İşmen, sözlerini "İşte bütün bunlar gelecekte ülkenin ağız sağlığını emanet edeceğimiz hatta bu ağız sağlığından sağlık turizminden para kazanacağımız alanı bize zehir edecek gibi görünüyor" diye tamamladı.
Gelecek kaygısını en çok yaşayan genç diş hekimlerinden biri Alper Özmen de olup bitenden şikayetçi.
Özmen, "İnsan gücü planlaması diye bir kavram vardır. Bir ürüne ne kadar talep olabilir, hizmet üretimi için ne kadar insana ihtiyacımız var sorularına cevap aranarak planlama yapmak gerekir. Türkiye'de bu kavramlar ifade edilir ama önemsenmez. Bırakın gereğinin yapılmasını tamamen tersi işler yapılır" ifadelerini kullandı.

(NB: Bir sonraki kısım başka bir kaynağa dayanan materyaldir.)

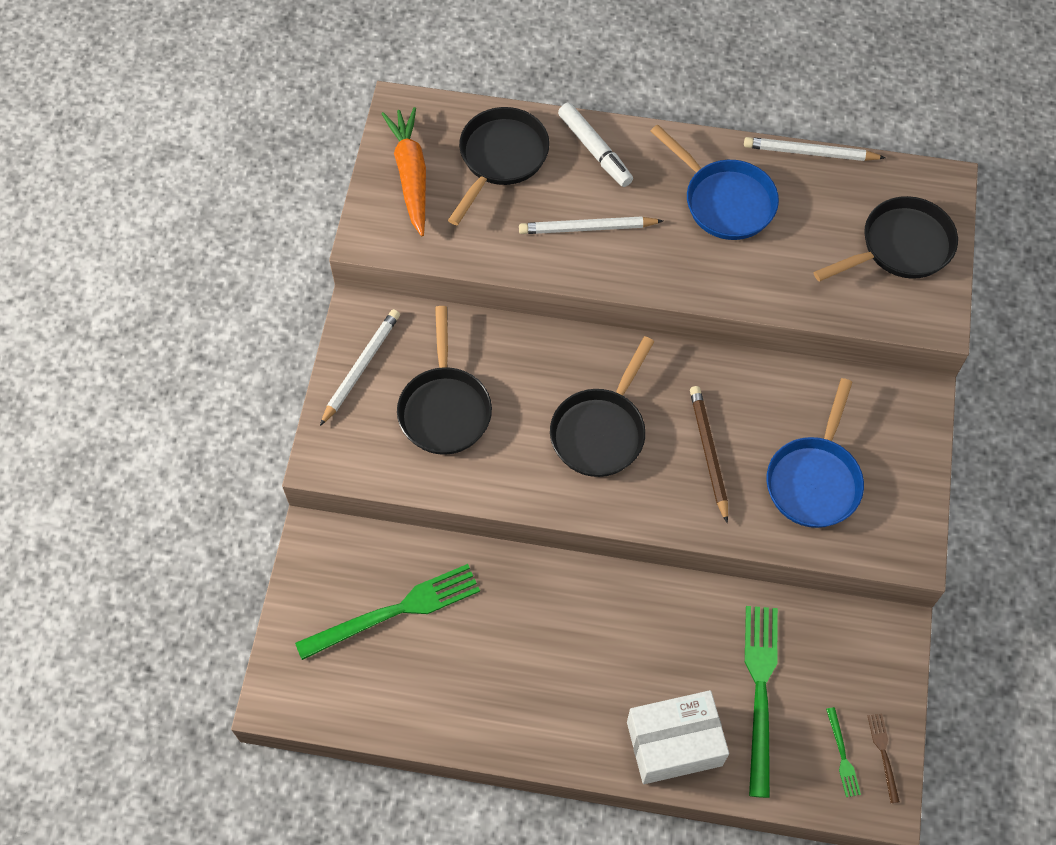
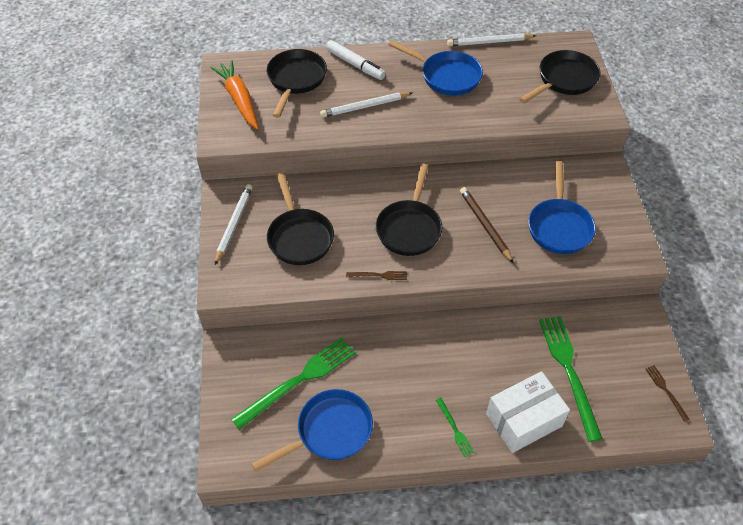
camera: 15 degrees left, 10 degrees down
(416, 692) = (330, 431): none -> blue pan
(536, 494) = (379, 275): none -> brown fork
(842, 755) = (639, 398): green fork -> green fork (454, 428)

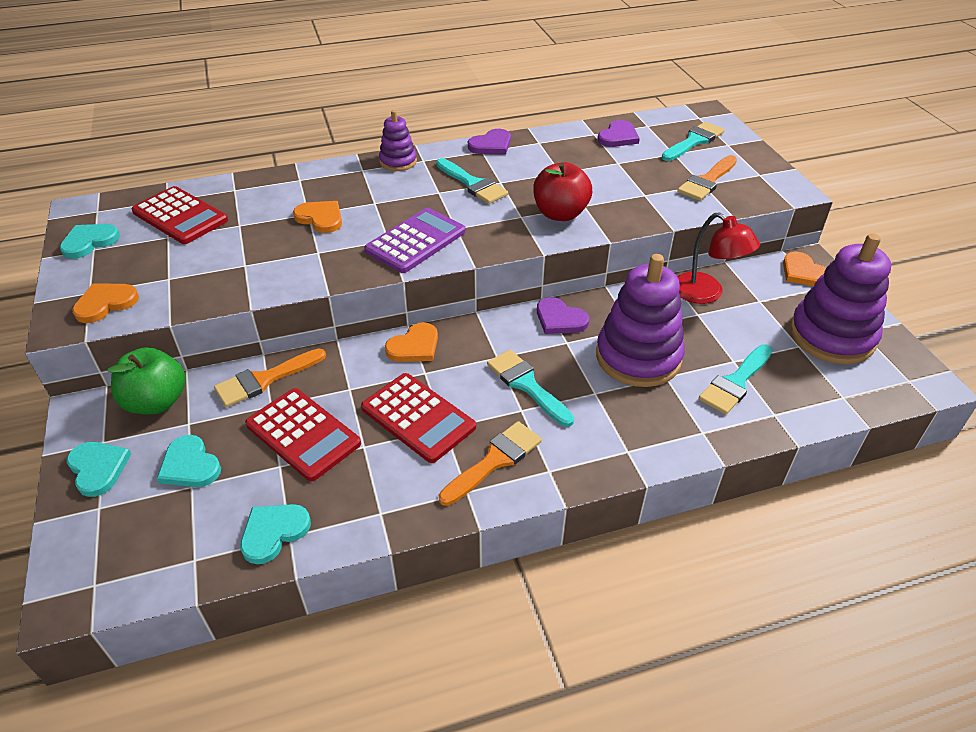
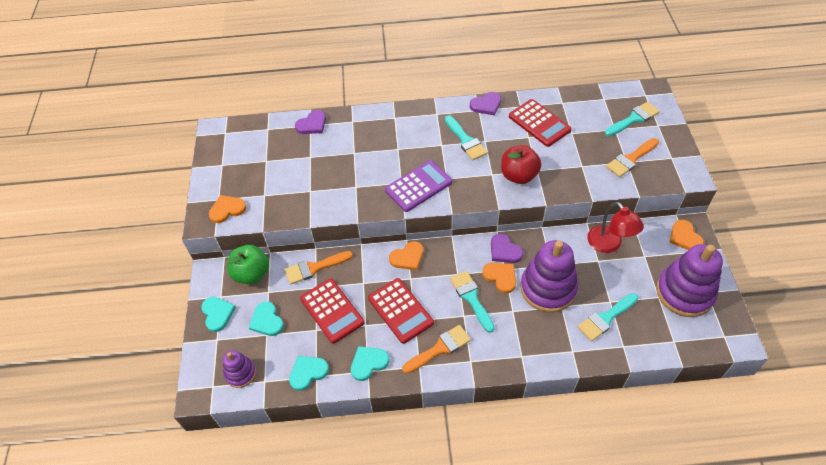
camera: 15 degrees right, 10 degrees up
(89, 242) = (219, 158): turquoise heart -> turquoise heart (368, 363)
(180, 216) = (274, 144): red calculator -> red calculator (539, 123)
(320, 218) = (361, 158): orange heart -> orange heart (500, 277)
(398, 161) = (419, 113): purple stacking toy -> purple stacking toy (240, 373)
(618, 137) = (579, 108): purple heart -> purple heart (312, 124)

"Ciddi sayıda işsiz diş hekimi olacak"
"Diş hekimliği fakültesi sayısı 100'ü geçti" hatırlatması yapan Özmen, şöyle konuştu:
Ayrıca buna komşu coğrafyadaki ülke diş hekimliği fakültelerinden ve KKTC'deki diş hekimliği fakültelerinden mezun olanları da eklemek gerekir. Bu da her yıl yaklaşık altı bin diş hekiminin mezun olması demek. Ancak bu kadar diş hekiminin mezun olduğu ülkede insanların diş hekimliği hizmeti alabilmesinin iki tane yolu var. Ya insanların ağız sağlığı bilinci güçlenecek ya da insanların satın alma gücü artacak. Bu ikisinin bir arada olması mümkün değil. Sonuç olarak ciddi sayıda işsiz diş hekimi olacak, ya da emeğini ucuza satacak.
"Anne baba parasına bağımlı, eğitimli, işsiz ev gençleri diye bir kitle çıktı"
Diş hekimlerinin yaşamaya başladığı bu sorun bilindiği gibi birçok branşta var.
Bu konuda görüşüne başvurduğumuz eğitim uzmanı Ali Taştan, Türkiye'de halihazırda 207 üniversite bulunduğunu anımsattı.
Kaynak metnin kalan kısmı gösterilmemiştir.